Что за человек, сгорбившись, бежал ко мне перед тем, как Бридзио меня позвал? Что согнуло его, возраст или невзгоды? На нем была старая, рваная матросская роба с капюшоном, который сильно уродовал пропорции этой и без того странной фигуры. Я не могла сказать белокурому доктору, видел ли незнакомца Бридзио. У меня не хватило духу его спросить, чтобы он не подумал, что я одержима галлюцинациями.

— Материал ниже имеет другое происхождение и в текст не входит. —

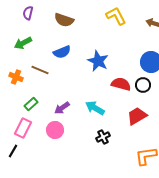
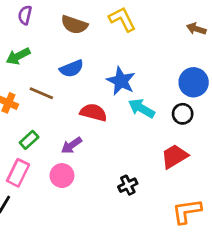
yellow L-shape: (116, 16) -> (122, 19), moved
red semicircle: (121, 84) -> (93, 112), moved
cyan arrow: (95, 108) -> (141, 108), moved

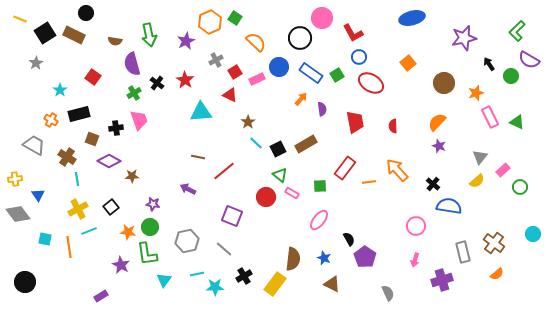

«Или откровениями», — заметил Ахмед, сразу посерьезнев, — «Ты же знала, что на этой дороге случаются странные встречи. Они желанны нашей фантазии, самовнушению. Башня — вон она, чудом уцелела и стоит исключительно для того, чтобы держать людей в страхе. Она — символ города, и, скорее всего, именно она изображена на гербе. И это подлинный символ: одна часть башни видима и реальна, другая — невидима и призрачна. Жалко змея: ему больше нечего лакать, нет масла. Помнишь, Велли, что тебе сказал старичок из Галатины? Ты говорила, он принес тебе бутылку масла и велел не разбить ее. А ты знаешь, что турки, войдя 12 августа в Отранто, разбили все бутыли с маслом, и оно потоками стекало по крутым улочкам? Змея больше нет, ему нечего делать на расколотой, наполовину призрачной башне, которая уже никому не может служить маяком».